Englisch von Anfang an

Die Ottakringer Volksschule Herbststraße 86 setzt auf Mehrsprachigkeit. Seit 20 Jahren wird hier der Schulversuch Vienna Bilingual Schooling angeboten. inwien.at war bei einer Unterrichtseinheit mit dabei.

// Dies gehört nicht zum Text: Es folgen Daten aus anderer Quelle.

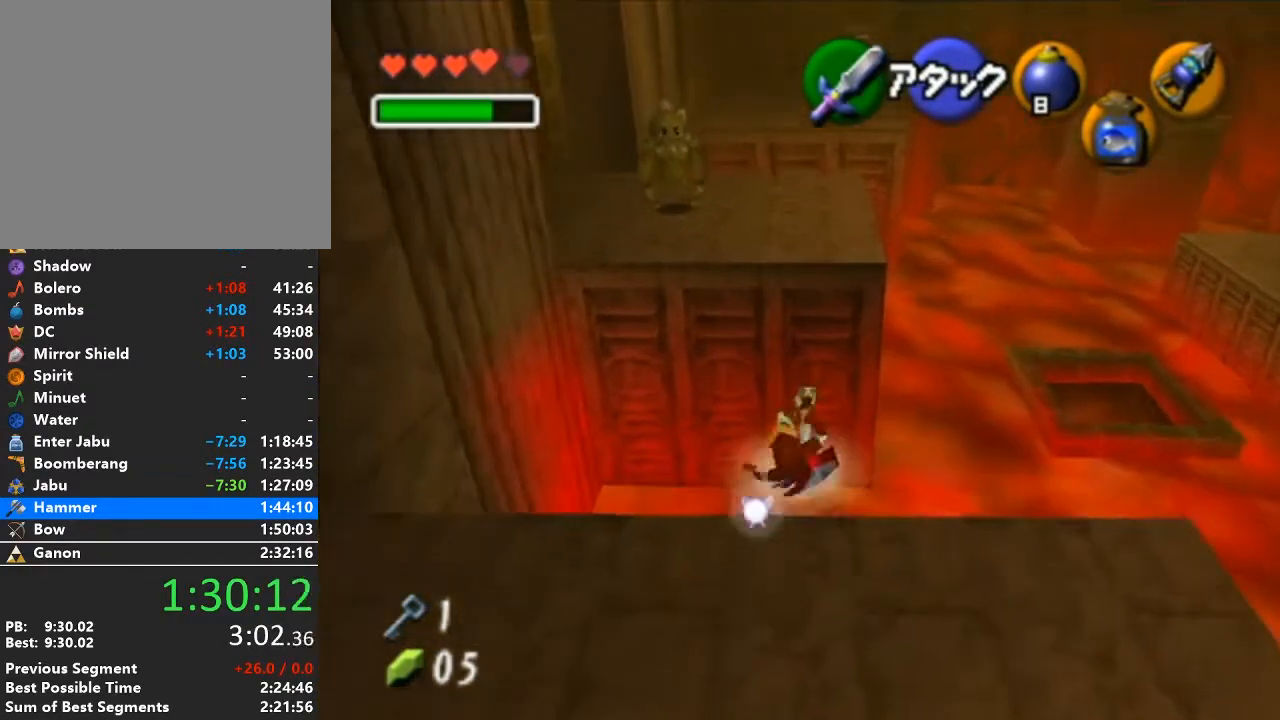
{"buttons": [], "left_stick": "up", "right_stick": "center", "events": [[117, "A", "down"], [300, "A", "up"]]}
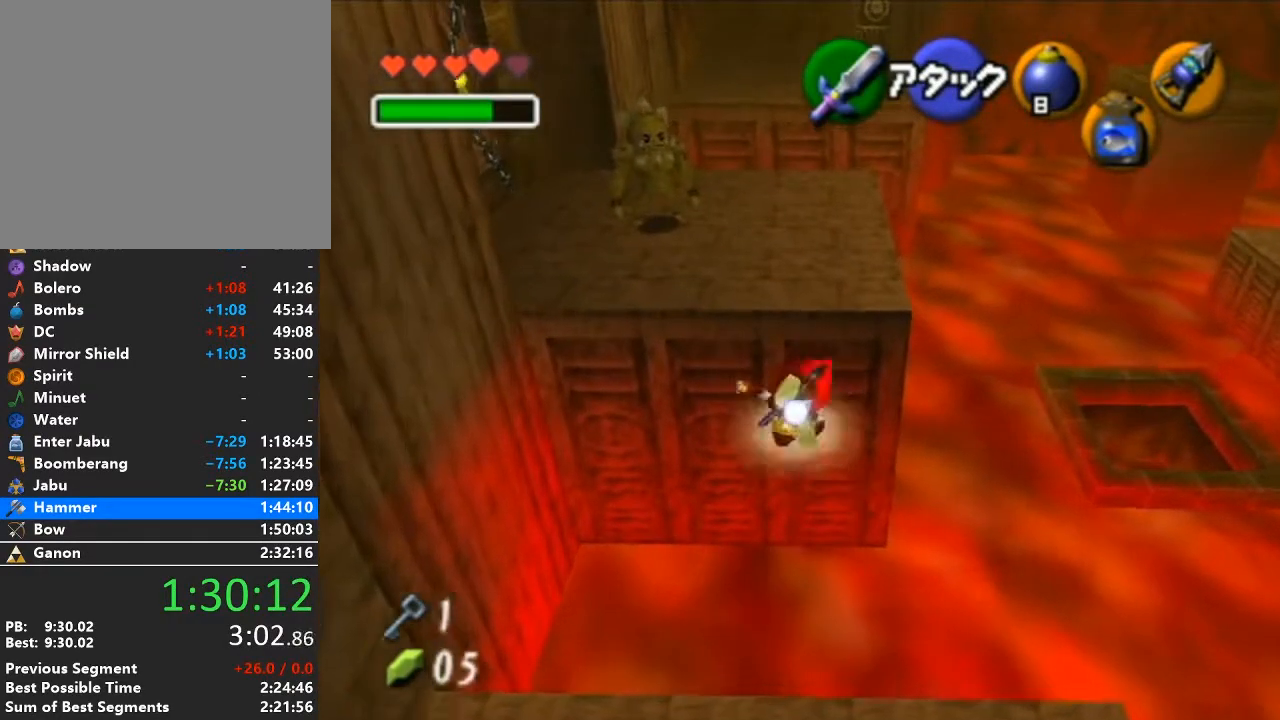
{"buttons": ["A"], "left_stick": "up", "right_stick": "center", "events": [[367, "A", "down"]]}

Mittwochfrüh steht Englisch auf dem Lehrplan und die Kinder bereiten einen Elternabend vor. Zuerst stimmen die Kinder der 4C "Blowin' in the Wind" von Bob Dylan an. Nach dem Üben des Liedes arbeiten die Kinder weiter an ihren Plakaten. Im Rahmen des Sachkundeunterrichts haben sie eine Zeitreise durch Europa erstellt. Jedes Kind hat sich eine Erfindung ausgesucht, die wichtig für unsere Welt ist. Nun kleben sie Bilder und Fotos auf die Plakate und schreiben die Info-Texte auf Englisch dazu. Die Kinder haben in diesem Sprachenmodell insgesamt neun Stunden Englischunterricht pro Woche, eine Stunde davon ist Sachunterricht. Lehrer Thomas Youngs meint: "In den vier Jahren hier an der Schule machen die Kinder enorme Fortschritte. Am Ende der Volksschulzeit haben sie in beiden Sprachen ein sehr hohes Niveau."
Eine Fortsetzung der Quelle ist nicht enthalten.